Behind every missing person will be a family and relatives who feel the need to find out what happened to their loved one specifically and in detail and will not be satisfied with general answers. This will be the most difficult task to which the OMP has to find answers as the system that made these people go missing is unlikely to collaborate. One of the participants at the workshop, Sandhya Ekneligoda, whose husband Prageeth went missing outside the battlefield a year before the end of the war, said
that suspects in her husband’s likely killing have been taken into state custody. But they will not provide any further information that might incriminate others who were more responsible for the human rights abuses that took place in that time of impunity.

UPHILL TASK
In its interim report that was released last week, the OMP recommended the publication of a full list of all detention centres as well as detainees and ensure that persons are not detained in any unauthorised detention centres and to repeal and reform provisions of the Prevention of Terrorism Act, which permits prolonged detention of individuals without judicial review.
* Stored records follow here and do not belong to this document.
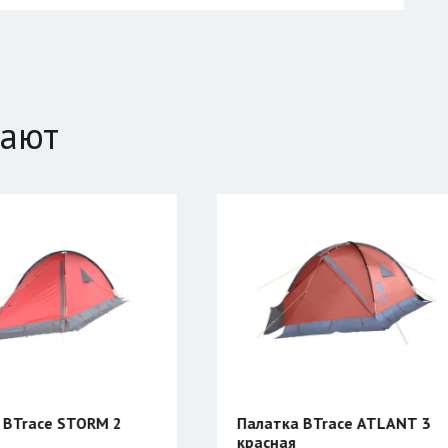
пают
Палатка BTrace ATLANT 3
Компенсатор пла
красная
Таймень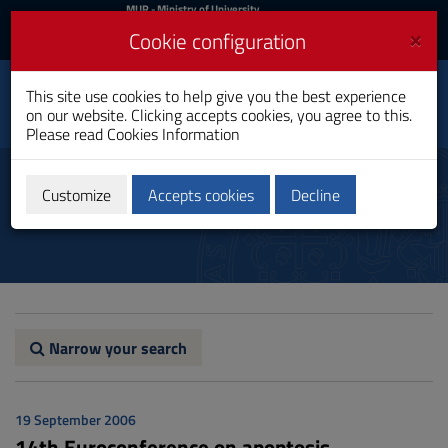
MIUR
MUR
- Ministry of University
and Research
and
×
Cookie configuration
UniCA News
Login
Login
University of
This site use cookies to help give you the best experience
Toggle
on our website. Clicking accepts cookies, you agree to this.
Cagliari
navigation
Please read
Cookies Information
Skip
to
News
Content
Customize
Accepts cookies
Decline
Go
to
site
navigation
Go
to
Footer
Narrow your search
19 September 2006
14th Euroconference on apoptosis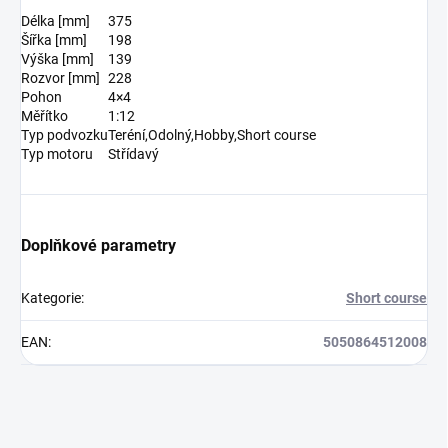
Délka [mm]
375
Šířka [mm]
198
Výška [mm]
139
Rozvor [mm]
228
Pohon
4×4
Měřítko
1:12
Typ podvozku
Teréní,Odolný,Hobby,Short course
Typ motoru
Střídavý
Doplňkové parametry
Kategorie
:
Short course
EAN
:
5050864512008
It also recommended the suspension of state officials, including members of the armed forces and police who are named as suspects or are indicted in cases relating to abductions and enforced disappearances till the final determination of those cases. It also recommended to provide adequate material and human resources to law enforcement officers, the Attorney-General’s Department as well as the judiciary to investigate, prosecute and punish perpetrators of enforced disappearances.

In addition to the focus on political and human rights issues, the OMP in its interim report also gave attention to economic development aspirations of the government and the general population. The current socio-economic situation of many families of the missing and the disappeared is dire and cannot wait until a final reparations scheme is devised. Thus, a key set of measures is required to provide urgent and immediate relief to the families, the report says. Among the interim relief proposals of the OMP is
a proposal to pay a monthly living allowance of Rs. 6,000 to those who have no permanent income. In addition the OMP recommends the introduction of an employment quota of 1% within the state sector in order to facilitate family members of the missing and disappeared who have requisite skills, when vacancies in the public and semi-governmental sectors are being filled.

The OMP faces an uphill task but it comprises some of the best persons that Sri Lanka could bring forward to do the best that can be done in the prevailing circumstances. This is a new experience to Sri Lanka, and the demands will be very great. In other parts of the world, these processes take decades to unfold. The OMP’s seven commissioners bring different skills and experiences to bear but the binding factor will be their integrity and commitment and their success will be in their maturity and sense of balance. The work they do will lay the foundation for truth, justice and reconciliation to emerge, which is essential if Sri Lanka is to leave its divided past behind and journey forward to a shared future.